We have reaffirmed our Neutral recommendation on gold miner Kinross Gold Corporation ( KGC). While Kinross is poised to gain from its exploration projects, we prefer to remain on the sidelines considering the current weak gold price and demand environment.
Both revenues and adjusted earnings for first-quarter 2013, reported on May 7, beat Zacks Consensus Estimates. Revenue growth was aided by an increase in gold equivalent ounces sold. Kinross saw higher gold production in the quarter.
Kinross is making steady progress in advancing the projects that give it a strong growth profile among leading gold producers. The divestiture of its 50% interest in Brazil's Crixas gold mine to AngloGold Ashanti Ltd. ( AU) last year has enabled it to turn its attention towards more important assets.
Kinross possesses the Tasiast gold deposit which has 20 million ounces of mineral resource base under its jurisdiction. The company recently announced that it is proceeding to a full feasibility study on the Tasiast expansion project based on the encouraging pre-feasibility results. Moreover, construction of the Dvoinoye mine in Russia, Kinross’s second most important project, is progressing well and ore processing is expected to begin in the second half this year.

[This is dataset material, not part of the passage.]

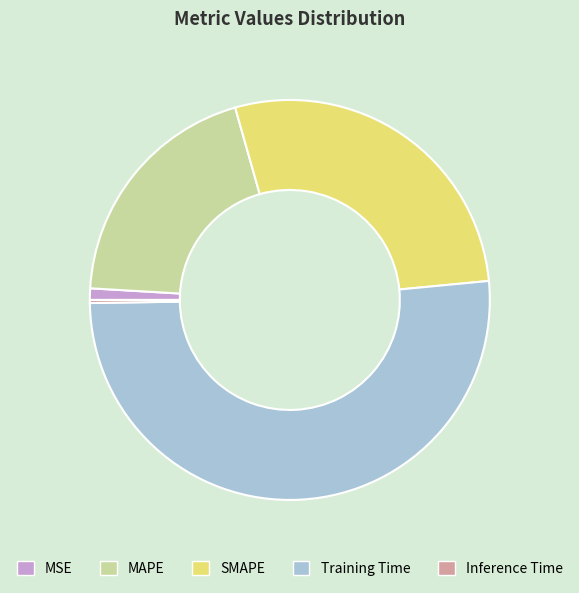

Between Training Time and MAPE, which is larger?

Training Time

Also, Kinross has streamlined its capital expenditure program, focusing on its priorities and not going overboard in its expansionary moves.
However, the gold price environment is not favorable of late. Gold price slumped to a two-year low (below $1,400 per ounce) in April 2013. Import restrictions by India, the world’s largest gold consumer, and slowdown in Chinese economy is weiging on price as well as demand for the yellow metal.

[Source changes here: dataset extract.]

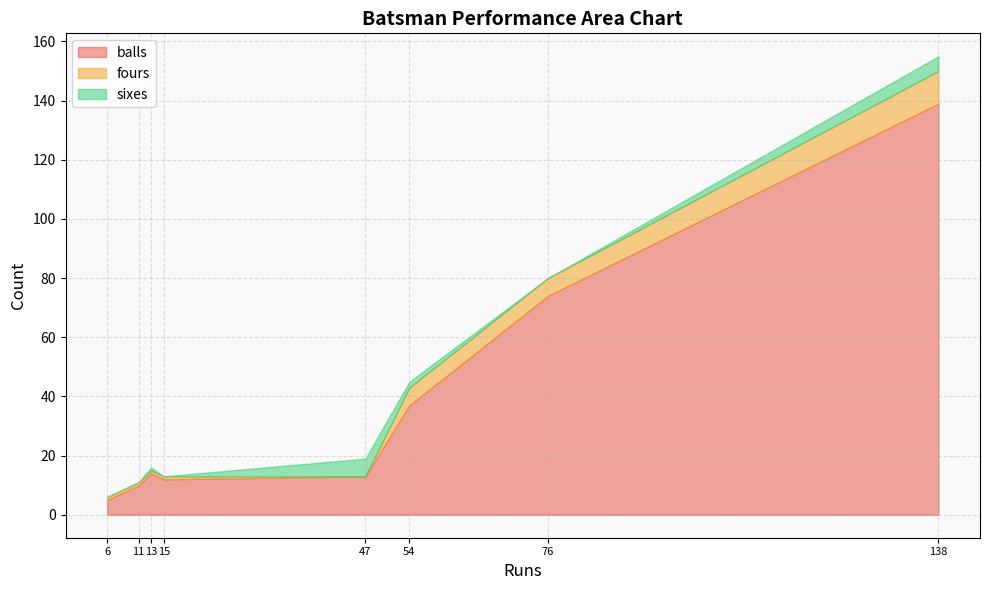

True or false: balls and fours intersect in this chart.

False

While Kinross's production cost (per gold equivalent ounce) fell year over year in the first quarter, we remain cautious on this front given the industry-wide cost pressure. Production cost of sales per gold equivalent ounce for 2013 is expected to be in the range of $740–790, higher than $706 recorded in 2012. Lower grades across most of the company’s mines may contribute to higher costs.